U.S. Pat. No. 7,141,366 to Noren et al, describes the production of phage with a unique chemical residue, selenocysteine (Sec), incorporated in a specific location in a phage-displayed peptide. Phage-displayed peptide libraries that contain Sec were generated, thus creating modified peptide libraries. Bulk biochemical methods, such as western blot, were used to qualitatively characterize the chemical modifications that occur on the Sec residue. However, this method cannot be extended to Sec-free peptide libraries, and, further, there is no teaching or suggestion of the quantification or optimization of a derivative library synthesis.
US Patent Publication 2009/0137424 to Schultz et al, describes the production of phage with non-natural aminoacids incorporated at a specific location within a phage-displayed peptide using orthogonal tRNA and aminoacyl tRNA synthase. Phage-displayed peptide libraries that contain azido phenyl alanine (AzPhe) are generated. Bulk biochemical methods, such as western blot and mass spectrometry, are used to qualitatively characterize the chemical modifications that occur on AzPhe residues. No methods for quantification of chemical yields in single or multi-step reactions in the synthesis of the library are described, nor strategies for improvement of chemical yields.
U.S. Pat. No. 6,642,014 to Pedersen et al, describes the use of capture agents to select enzymes with improved or new activities.

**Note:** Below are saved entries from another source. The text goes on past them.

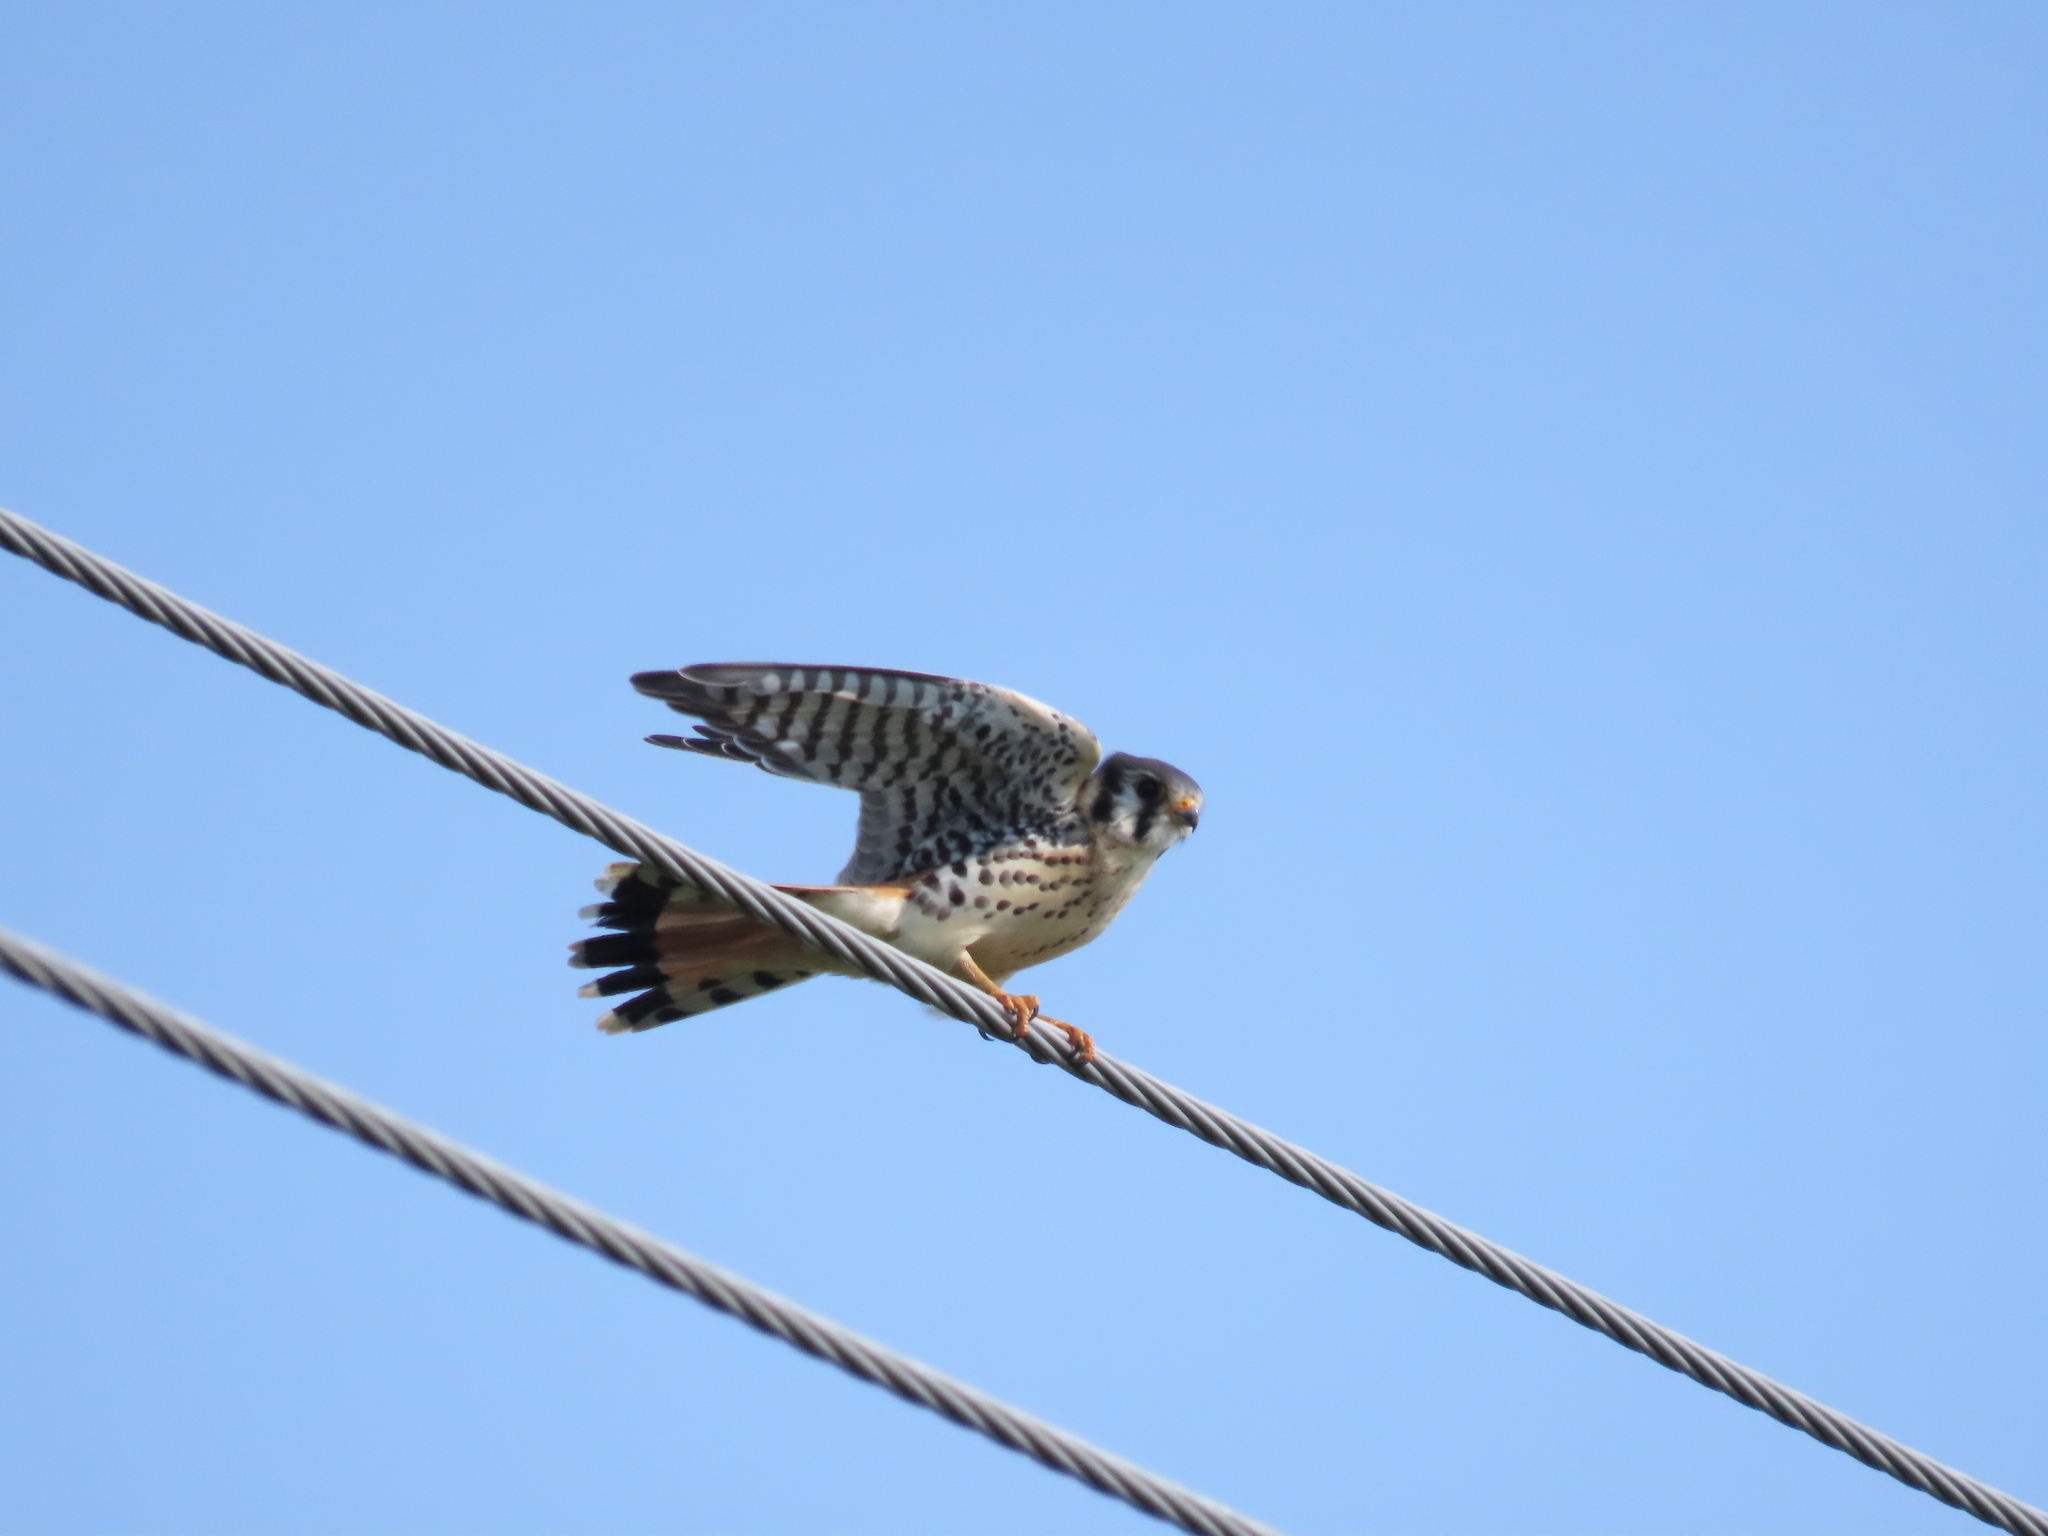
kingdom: Animalia
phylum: Chordata
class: Aves
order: Falconiformes
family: Falconidae
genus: Falco
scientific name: Falco sparverius
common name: American kestrel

This patent discusses the generation of chemicals by enzyme catalysis, not by direct chemical transformation. Specially-engineered phagemid is used and required to display both enzyme and substrate on the surface of phage.
US Patent Publication 2010/0317547 to Winter and Heinis, describes methods for the generation of a library of bicyclic peptides displayed on phage from a linear peptide, which contains random amino acids flanked by three cysteine residues.
Typically, and as indicated in the above references, the phage display methods known in the art are not designed for efficiency and success of the reactions during synthesis. These previous systems are often characterized on purified protein from phage well after the derivatizing reaction has taken place. The yields of reactions on phage, and the quality and purity of the library are, thus, generally unknown.
Thus, there remains a need for quantitative characterization of peptide-derivative phage display to determine the quality of the phage display procedure and a corresponding optimization of the procedure to ensure optimal yields of reaction products.
This background information is provided for the purpose of making known information believed by the applicant to be of possible relevance to the present application. No admission is necessarily intended, nor should be construed, that any of the preceding information constitutes prior art against the present invention.